Given text —
┄┄┄┄┄┄
Carin Andersson Dahl (to the left) and Bjørg Risebrobakken are in charge of two of the four new projects that will start during spring 2014.



Bjørg Risebrobakken is one of the research leaders at Uni Climate , the climate research department of Uni Research. Risebrobakken is looking for a researcher in paleoceanography for a position within the project ClimLink ”Climate forcing factors for marine environmental change during the mid and late Holocene – a link between the eastern Atlantic and the Baltic Sea”

The Norwegian-Polish cooperation have a vacant position for a researcher in paleoceanography, who will be looking at climatic linkages between the North Sea – Skagerrak – and the Baltic Sea regions, and identify common climatic forcing factors for the two areas. 

The project is lead by the University of Szczeciński, and the researcher employed in Bergen will contribute to the training of polish collaborators in methods used in the project.


International recognized research teams
Carin Andersson Dahl is in search of two international researchers who have not previously been working in Norway. 



”We are looking for two PhD-candidates who will be working within an international training network for early stage researchers” Carin Andersson Dahl says.



The two young climate researchers will be part of the project called ARAMACC , a collaboration between nine internationally accredited research groups. The overall goal of ARAMACC is to train researchers in multiple skills across the broad supra-disciplinary field of molluscan sclerochronology and scleroclimatology.

The candidates will build crossdated chronologies, similar to tree-ring chronologies, using annual increments embedded in the shells of long-lived marine bivalve molluscs with the aim of building up a network of such chronologies for the northeast Atlantic region.


Climatic variations at sea


In addition to these three vacancies, there is also another PhD position and a post doc position vacant at the climate department of Uni Research.

In the three year position in the project ”Pliocene East Greenland Current and Sea Ice Evolution (PEGSIE)” , the candidate will look at sea ice from varm periods back in time as an analogy to a situation we can have in the future. More precisely the candidate will perform geochemical analyses of phytoplankton biomarkers in Pliocene sediments from the Nordic Seas to reconstruct the sea ice extent during this time


In the two year post doc position in climate modelling, the candidate will be working on improving simulations and predictions in the tropical Atlantic. 

Uni Climate is seeking a candidate to conduct research aimed at investigating mechanisms responsible for the development of systematic biases in coupled General Circulation Models (GCMs). A focus will be placed on the area of the tropical Atlantic and especially its oceanic upwelling regions.


Attractive research community
Carin Andersson Dahl and Bjørg Risebrobakken are sure there will be many well-qualified candidates among the applicants. 



”We usually get many applicants, and 90 percent of the applicants are international. There is an attractive climate research community in Bergen. Our strength is the inter-disciplinary collaboration.  We have researchers within instrumental data, reconstructions, modelling, land, ocean, atmosphere, we have it all. Normally it is hard to combine researchers from different disciplines, but at this point we have come far ” she says. 



Both Risebrobakken and Andersson Dahl are researchers at the Bjerknes Centre for Climate Research, where Uni Research is one of four partners.
┄┄┄┄┄┄
Work order A — According to the article on the Uni Climate vacancies, how many research groups collaborate in ARAMACC?
Work order B — From the article on the Uni Climate vacancies, reproduce the passage that begins with the words "The two young" and ends after "climate department of Uni Research.".

Transcribed page contents:
┄┄┄┄┄┄
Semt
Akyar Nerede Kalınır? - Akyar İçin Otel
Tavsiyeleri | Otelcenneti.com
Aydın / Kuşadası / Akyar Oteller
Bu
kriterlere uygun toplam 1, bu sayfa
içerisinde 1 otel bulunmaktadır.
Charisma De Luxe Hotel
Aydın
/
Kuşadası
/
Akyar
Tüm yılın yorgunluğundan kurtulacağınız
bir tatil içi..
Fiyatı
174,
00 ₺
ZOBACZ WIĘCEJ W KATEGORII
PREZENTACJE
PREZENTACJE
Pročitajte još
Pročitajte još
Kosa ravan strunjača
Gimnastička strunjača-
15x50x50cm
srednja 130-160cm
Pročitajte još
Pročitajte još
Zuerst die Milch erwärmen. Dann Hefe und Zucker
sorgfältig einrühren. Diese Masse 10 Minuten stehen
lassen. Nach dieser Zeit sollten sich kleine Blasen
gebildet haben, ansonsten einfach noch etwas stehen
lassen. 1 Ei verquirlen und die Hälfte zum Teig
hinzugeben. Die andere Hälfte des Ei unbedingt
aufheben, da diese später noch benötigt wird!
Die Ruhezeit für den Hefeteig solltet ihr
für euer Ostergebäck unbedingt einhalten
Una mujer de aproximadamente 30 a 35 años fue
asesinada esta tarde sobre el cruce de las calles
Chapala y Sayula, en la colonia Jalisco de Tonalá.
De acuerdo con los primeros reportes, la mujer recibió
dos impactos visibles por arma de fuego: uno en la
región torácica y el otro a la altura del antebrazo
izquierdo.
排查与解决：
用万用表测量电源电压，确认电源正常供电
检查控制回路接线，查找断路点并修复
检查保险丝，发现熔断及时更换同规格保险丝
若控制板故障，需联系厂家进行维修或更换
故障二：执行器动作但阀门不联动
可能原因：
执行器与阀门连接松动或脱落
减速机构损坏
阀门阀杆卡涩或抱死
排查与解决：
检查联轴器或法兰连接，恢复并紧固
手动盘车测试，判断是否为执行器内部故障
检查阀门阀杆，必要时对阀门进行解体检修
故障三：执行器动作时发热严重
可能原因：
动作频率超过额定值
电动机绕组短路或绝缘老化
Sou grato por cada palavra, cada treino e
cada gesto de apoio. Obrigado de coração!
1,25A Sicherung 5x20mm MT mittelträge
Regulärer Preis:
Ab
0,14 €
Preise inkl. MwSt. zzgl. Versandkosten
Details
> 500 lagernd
┄┄┄┄┄┄
Exercise result A — Nine internationally accredited research groups.

Exercise result B —
The two young climate researchers will be part of the project called ARAMACC , a collaboration between nine internationally accredited research groups. The overall goal of ARAMACC is to train researchers in multiple skills across the broad supra-disciplinary field of molluscan sclerochronology and scleroclimatology.

The candidates will build crossdated chronologies, similar to tree-ring chronologies, using annual increments embedded in the shells of long-lived marine bivalve molluscs with the aim of building up a network of such chronologies for the northeast Atlantic region.


Climatic variations at sea


In addition to these three vacancies, there is also another PhD position and a post doc position vacant at the climate department of Uni Research.